Department of Biostatistics, Mailman School of Public Health, Columbia University.
Department of Statistics, Columbian College of Arts and Sciences, the George Washington University.
Nucleic Acids Res. 2019 Jan 10;47(1):e6. doi: 10.1093/nar/gky882.

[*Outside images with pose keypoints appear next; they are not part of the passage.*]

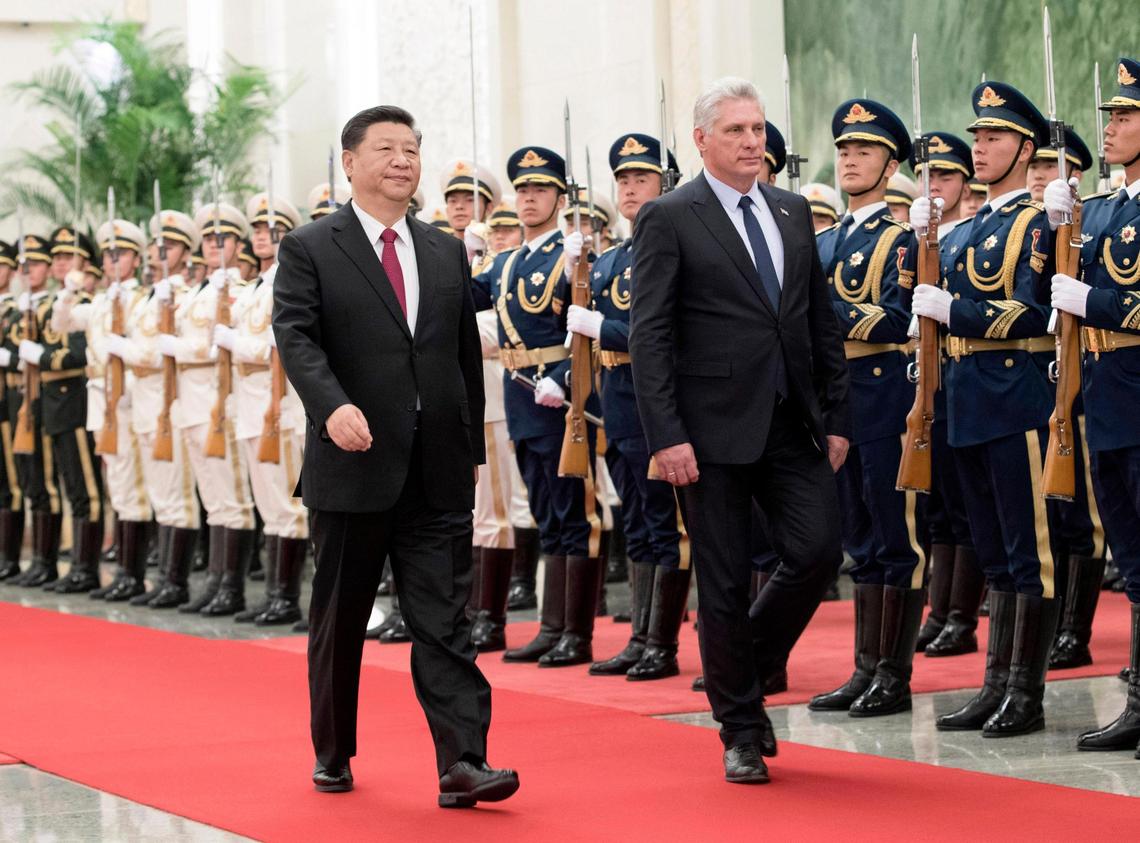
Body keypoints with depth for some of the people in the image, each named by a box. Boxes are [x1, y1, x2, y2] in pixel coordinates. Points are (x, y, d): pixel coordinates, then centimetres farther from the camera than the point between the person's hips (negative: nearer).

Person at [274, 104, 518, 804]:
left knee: (445, 620, -4)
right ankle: (333, 753, 24)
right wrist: (333, 405, -28)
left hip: (439, 473, 3)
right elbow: (296, 336, -12)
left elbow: (468, 355, 17)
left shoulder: (448, 254, 14)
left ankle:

Identifying epigenetic field defects, notably early DNA methylation alterations, is important for early cancer detection. Research has suggested these early methylation alterations are infrequent across samples and identifiable as outlier samples. Here we developed a weighted epigenetic distance-based method characterizing (dis)similarity in methylation measures at multiple CpGs in a gene or a genetic region between pairwise samples, with weights to up-weight signal CpGs and down-weight noise CpGs. Using distance-based approaches, weak signals that might be filtered out in a CpG site-level analysis could be accumulated and therefore boost the overall study power. In constructing epigenetic distances, we considered both differential methylation (DM) and differential variability (DV) signals. We demonstrated the superior performance of the proposed weighted epigenetic distance-based method over non-weighted versions and site-level EWAS (epigenome-wide association studies) methods in simulation studies. Application to breast cancer methylation data from Gene Expression Omnibus (GEO) comparing normal-adjacent tissue to tumor of breast cancer patients and normal tissue of independent age-matched cancer-free women identified novel epigenetic field defects that were missed by EWAS methods, when majority were previously reported to be associated with breast cancer and were confirmed the progression to breast cancer. We further replicated some of the identified epigenetic field defects.
鉴定表观遗传领域缺陷,特别是早期 DNA 甲基化改变,对于早期癌症检测很重要。研究表明,这些早期甲基化改变在样本中很少见,可以识别为异常样本。在这里,我们开发了一种基于加权表观遗传距离的方法,用于描述基因或遗传区域中两个样本之间多个 CpG 处甲基化测量的(不)相似性,该方法对信号 CpG 进行加权,对噪声 CpG 进行去重。使用基于距离的方法,可以累积在 CpG 位点水平分析中可能被过滤掉的弱信号,从而提高整体研究能力。在构建表观遗传距离时,我们同时考虑了差异甲基化 (DM) 和差异可变性 (DV) 信号。我们在模拟研究中证明了所提出的基于加权表观遗传距离的方法优于非加权版本和基于位点的 EWAS(表观基因组关联研究)方法的性能。将从基因表达综合数据库 (GEO) 获得的乳腺癌甲基化数据应用于比较乳腺癌患者的正常邻近组织与肿瘤和年龄匹配的无癌女性的正常组织,发现了一些新的表观遗传领域缺陷,这些缺陷被 EWAS 方法所忽略,而大多数之前被报道与乳腺癌相关,并被证实与乳腺癌的进展有关。我们进一步复制了一些鉴定出的表观遗传领域缺陷。